Re: [RFC PATCH 1/2] mempool: do not consume memory reserves from the reclaim path

From: Michal Hocko
Date: Thu Jul 21 2016 - 04:52:13 EST


On Wed 20-07-16 14:06:26, David Rientjes wrote:
> On Wed, 20 Jul 2016, Michal Hocko wrote:
>
> > > Any mempool_alloc() user that then takes a contended mutex can do this.
> > > An example:
> > >
> > > taskA taskB taskC
> > > ----- ----- -----
> > > mempool_alloc(a)
> > > mutex_lock(b)
> > > mutex_lock(b)
> > > mempool_alloc(a)
> > >
> > > Imagine the mempool_alloc() done by taskA depleting all free elements so
> > > we rely on it to do mempool_free() before any other mempool allocator can
> > > be guaranteed.
> > >
> > > If taskC is oom killed, or has PF_MEMALLOC set, it cannot access memory
> > > reserves from the page allocator if __GFP_NOMEMALLOC is automatic in
> > > mempool_alloc(). This livelocks the page allocator for all processes.
> > >
> > > taskB in this case need only stall after taking mutex_lock() successfully;
> > > that could be because of the oom livelock, it is contended on another
> > > mutex held by an allocator, etc.
> >
> > But that falls down to the deadlock described by Johannes above because
> > then the mempool user would _depend_ on an "unguarded page allocation"
> > via that particular lock and that is a bug.
> >
>
> It becomes a deadlock because of mempool_alloc(a) forcing
> __GFP_NOMEMALLOC, I agree.
>
> For that not to be the case, it must be required that between
> mempool_alloc() and mempool_free() that we take no mutex that may be held
> by any other thread on the system, in any context, that is allocating
> memory. If that's a caller's bug as you describe it, and only enabled by
> mempool_alloc() forcing __GFP_NOMEMALLOC, then please add the relevant
> lockdep detection, which would be trivial to add, so we can determine if
> any users are unsafe and prevent this issue in the future.

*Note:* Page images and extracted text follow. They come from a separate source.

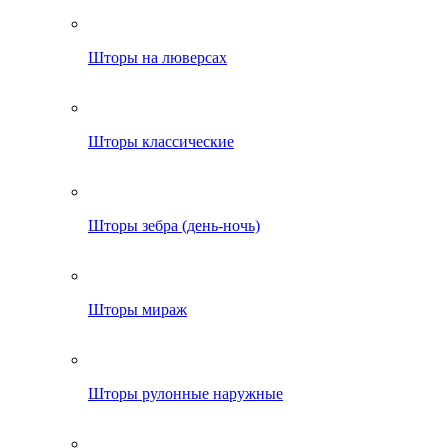
Шторы на люверсах
Шторы классические
Шторы зебра (день-ночь)
Шторы мираж
Шторы рулонные наружные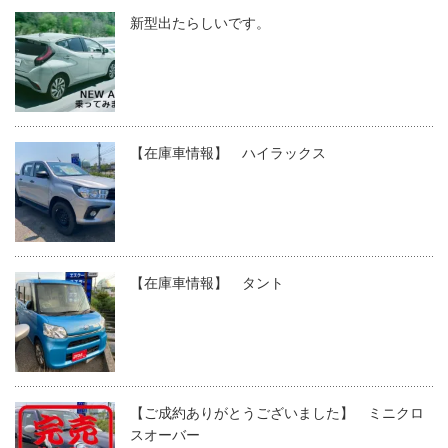
新型出たらしいです。
【在庫車情報】 ハイラックス
【在庫車情報】 タント
【ご成約ありがとうございました】 ミニクロ
スオーバー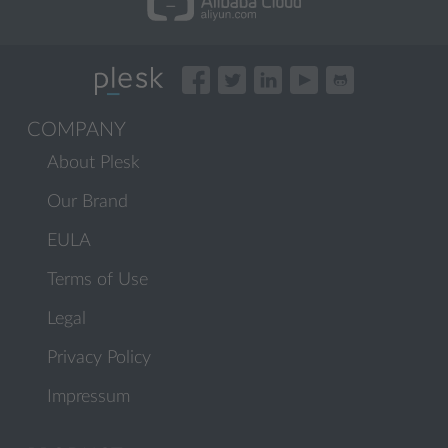
COMPANY
About Plesk
Our Brand
EULA
Terms of Use
Legal
Privacy Policy
Impressum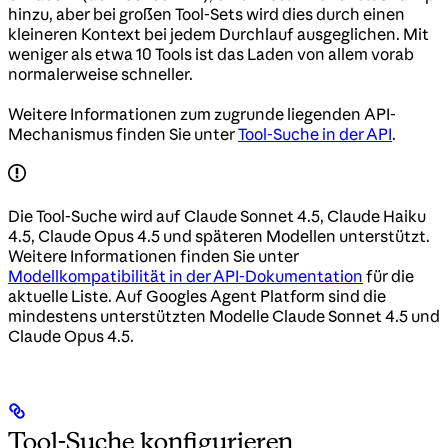
hinzu, aber bei großen Tool-Sets wird dies durch einen
kleineren Kontext bei jedem Durchlauf ausgeglichen. Mit
weniger als etwa 10 Tools ist das Laden von allem vorab
normalerweise schneller.
Weitere Informationen zum zugrunde liegenden API-
Mechanismus finden Sie unter
Tool-Suche in der API
.
Die Tool-Suche wird auf Claude Sonnet 4.5, Claude Haiku
4.5, Claude Opus 4.5 und späteren Modellen unterstützt.
Weitere Informationen finden Sie unter
Modellkompatibilität in der API-Dokumentation
für die
aktuelle Liste. Auf Googles Agent Platform sind die
mindestens unterstützten Modelle Claude Sonnet 4.5 und
Claude Opus 4.5.
Tool-Suche konfigurieren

I am sorry but I am neither familiar with the lockdep internals nor I
have a time to add this support.

> The
> overwhelming goal here should be to prevent possible problems in the
> future especially if an API does not allow you to opt-out of the behavior.

The __GFP_NOMEMALLOC enforcement is there since b84a35be0285 ("[PATCH]
mempool: NOMEMALLOC and NORETRY") so more than 10 years ago. So I think
it is quite reasonable to expect that users are familiar with this fact
and handle it properly in the vast majority cases. In fact mempool
deadlocks are really rare.

[...]

> > Or it would get stuck because even page allocator memory reserves got
> > depleted. Without any way to throttle there is no guarantee to make
> > further progress. In fact this is not a theoretical situation. It has
> > been observed with the swap over dm-crypt and there shouldn't be any
> > lock dependeces you are describing above there AFAIU.
> >
>
> They should do mempool_alloc(__GFP_NOMEMALLOC), no argument.

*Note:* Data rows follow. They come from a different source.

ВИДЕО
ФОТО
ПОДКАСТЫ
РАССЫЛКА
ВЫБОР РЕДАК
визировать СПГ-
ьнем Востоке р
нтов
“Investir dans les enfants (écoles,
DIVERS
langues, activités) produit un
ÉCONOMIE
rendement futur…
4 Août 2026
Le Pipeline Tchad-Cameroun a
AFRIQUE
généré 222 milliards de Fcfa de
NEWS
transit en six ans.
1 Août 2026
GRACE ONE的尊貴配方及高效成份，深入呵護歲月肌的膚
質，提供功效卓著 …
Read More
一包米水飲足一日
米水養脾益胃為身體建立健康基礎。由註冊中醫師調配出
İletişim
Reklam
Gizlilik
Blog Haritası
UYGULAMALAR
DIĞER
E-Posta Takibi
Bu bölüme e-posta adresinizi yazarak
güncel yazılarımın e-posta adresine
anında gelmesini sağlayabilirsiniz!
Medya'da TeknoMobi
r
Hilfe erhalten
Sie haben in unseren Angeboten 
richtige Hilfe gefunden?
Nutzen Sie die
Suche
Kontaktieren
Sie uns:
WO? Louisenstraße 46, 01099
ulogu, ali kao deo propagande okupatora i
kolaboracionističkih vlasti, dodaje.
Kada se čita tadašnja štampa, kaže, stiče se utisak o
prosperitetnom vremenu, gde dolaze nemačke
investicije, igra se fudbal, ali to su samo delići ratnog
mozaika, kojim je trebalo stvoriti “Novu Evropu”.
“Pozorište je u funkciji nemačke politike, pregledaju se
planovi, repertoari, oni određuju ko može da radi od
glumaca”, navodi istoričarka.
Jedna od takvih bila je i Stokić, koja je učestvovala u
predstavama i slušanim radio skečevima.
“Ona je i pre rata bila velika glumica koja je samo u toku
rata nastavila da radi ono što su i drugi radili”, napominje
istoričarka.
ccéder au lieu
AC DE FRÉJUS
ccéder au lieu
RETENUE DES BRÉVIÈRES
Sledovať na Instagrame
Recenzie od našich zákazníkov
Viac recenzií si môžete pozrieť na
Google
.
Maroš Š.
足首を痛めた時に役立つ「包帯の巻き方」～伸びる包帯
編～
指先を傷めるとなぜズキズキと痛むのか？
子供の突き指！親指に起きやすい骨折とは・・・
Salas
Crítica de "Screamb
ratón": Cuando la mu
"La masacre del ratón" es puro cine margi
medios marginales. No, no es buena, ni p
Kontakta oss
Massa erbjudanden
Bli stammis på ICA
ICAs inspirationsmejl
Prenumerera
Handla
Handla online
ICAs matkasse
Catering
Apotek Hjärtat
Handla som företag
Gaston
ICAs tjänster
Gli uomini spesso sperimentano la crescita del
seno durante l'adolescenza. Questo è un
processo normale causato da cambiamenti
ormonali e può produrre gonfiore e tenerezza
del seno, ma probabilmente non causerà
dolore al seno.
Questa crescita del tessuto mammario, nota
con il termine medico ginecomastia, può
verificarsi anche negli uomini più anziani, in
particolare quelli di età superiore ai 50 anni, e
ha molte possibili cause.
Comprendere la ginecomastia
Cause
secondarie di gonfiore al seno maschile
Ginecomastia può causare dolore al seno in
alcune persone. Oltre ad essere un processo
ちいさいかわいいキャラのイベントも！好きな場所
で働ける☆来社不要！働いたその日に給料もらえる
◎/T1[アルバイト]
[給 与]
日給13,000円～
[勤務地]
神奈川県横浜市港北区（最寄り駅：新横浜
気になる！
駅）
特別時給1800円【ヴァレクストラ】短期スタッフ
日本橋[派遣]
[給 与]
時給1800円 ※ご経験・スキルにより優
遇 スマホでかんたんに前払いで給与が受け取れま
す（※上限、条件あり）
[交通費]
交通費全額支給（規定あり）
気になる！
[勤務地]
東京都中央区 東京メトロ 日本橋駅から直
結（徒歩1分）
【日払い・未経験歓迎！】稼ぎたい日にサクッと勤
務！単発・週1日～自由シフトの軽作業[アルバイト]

How that would be any different from any other mempool user which can be
invoked from the swap out path - aka any other IO path?

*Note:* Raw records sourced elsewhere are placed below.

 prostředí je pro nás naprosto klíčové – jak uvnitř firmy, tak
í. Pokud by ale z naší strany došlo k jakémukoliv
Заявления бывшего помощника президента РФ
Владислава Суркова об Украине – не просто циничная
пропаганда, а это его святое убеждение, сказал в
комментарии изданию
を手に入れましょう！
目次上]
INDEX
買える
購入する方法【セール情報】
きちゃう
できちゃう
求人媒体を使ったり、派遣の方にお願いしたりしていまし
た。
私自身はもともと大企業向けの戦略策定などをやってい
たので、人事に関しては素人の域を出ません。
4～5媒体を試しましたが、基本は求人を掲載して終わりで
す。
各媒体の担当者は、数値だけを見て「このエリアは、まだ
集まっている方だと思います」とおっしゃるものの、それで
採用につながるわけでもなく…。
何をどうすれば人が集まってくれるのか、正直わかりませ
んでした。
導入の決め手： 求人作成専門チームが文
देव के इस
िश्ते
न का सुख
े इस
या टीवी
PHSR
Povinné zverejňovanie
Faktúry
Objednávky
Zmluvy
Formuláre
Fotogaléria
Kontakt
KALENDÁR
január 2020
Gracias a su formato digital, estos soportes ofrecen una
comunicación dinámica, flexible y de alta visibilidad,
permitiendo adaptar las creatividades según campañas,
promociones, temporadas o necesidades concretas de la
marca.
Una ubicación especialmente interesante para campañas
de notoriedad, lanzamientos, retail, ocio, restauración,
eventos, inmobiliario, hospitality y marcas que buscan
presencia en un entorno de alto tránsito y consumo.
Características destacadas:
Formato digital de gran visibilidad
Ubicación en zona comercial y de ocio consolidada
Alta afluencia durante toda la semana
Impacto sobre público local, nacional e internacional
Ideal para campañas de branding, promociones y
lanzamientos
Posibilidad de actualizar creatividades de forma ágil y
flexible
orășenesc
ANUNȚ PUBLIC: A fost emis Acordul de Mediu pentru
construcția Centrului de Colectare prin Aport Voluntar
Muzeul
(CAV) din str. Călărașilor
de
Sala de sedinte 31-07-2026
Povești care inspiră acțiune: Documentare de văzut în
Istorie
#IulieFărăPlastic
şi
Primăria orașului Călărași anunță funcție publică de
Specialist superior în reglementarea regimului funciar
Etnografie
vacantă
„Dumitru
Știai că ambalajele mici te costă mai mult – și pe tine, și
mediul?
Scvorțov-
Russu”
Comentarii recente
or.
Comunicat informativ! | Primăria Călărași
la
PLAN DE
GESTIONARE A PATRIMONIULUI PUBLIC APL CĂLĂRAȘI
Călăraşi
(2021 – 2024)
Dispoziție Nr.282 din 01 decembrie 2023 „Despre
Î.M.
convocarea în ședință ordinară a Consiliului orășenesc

> What is the objection to allowing __GFP_NOMEMALLOC from the caller with
> clear documentation on how to use it? It can be described to not allow
> depletion of memory reserves with the caveat that the caller must ensure
> mempool_free() cannot be blocked in lowmem situations.

Look, there are
$ git grep mempool_alloc | wc -l
304

many users of this API and we do not want to flip the default behavior
which is there for more than 10 years. So far you have been arguing
about potential deadlocks and haven't shown any particular path which
would have a direct or indirect dependency between mempool and normal
allocator and it wouldn't be a bug. As the matter of fact the change
we are discussing here causes a regression. If you want to change the
semantic of mempool allocator then you are absolutely free to do so. In
a separate patch which would be discussed with IO people and other
users, though. But we _absolutely_ want to fix the regression first
and have a simple fix for 4.6 and 4.7 backports. At this moment there
are revert and patch 1 on the table. The later one should make your
backtrace happy and should be only as a temporal fix until we find out
what is actually misbehaving on your systems. If you are not interested
to pursue that way I will simply go with the revert.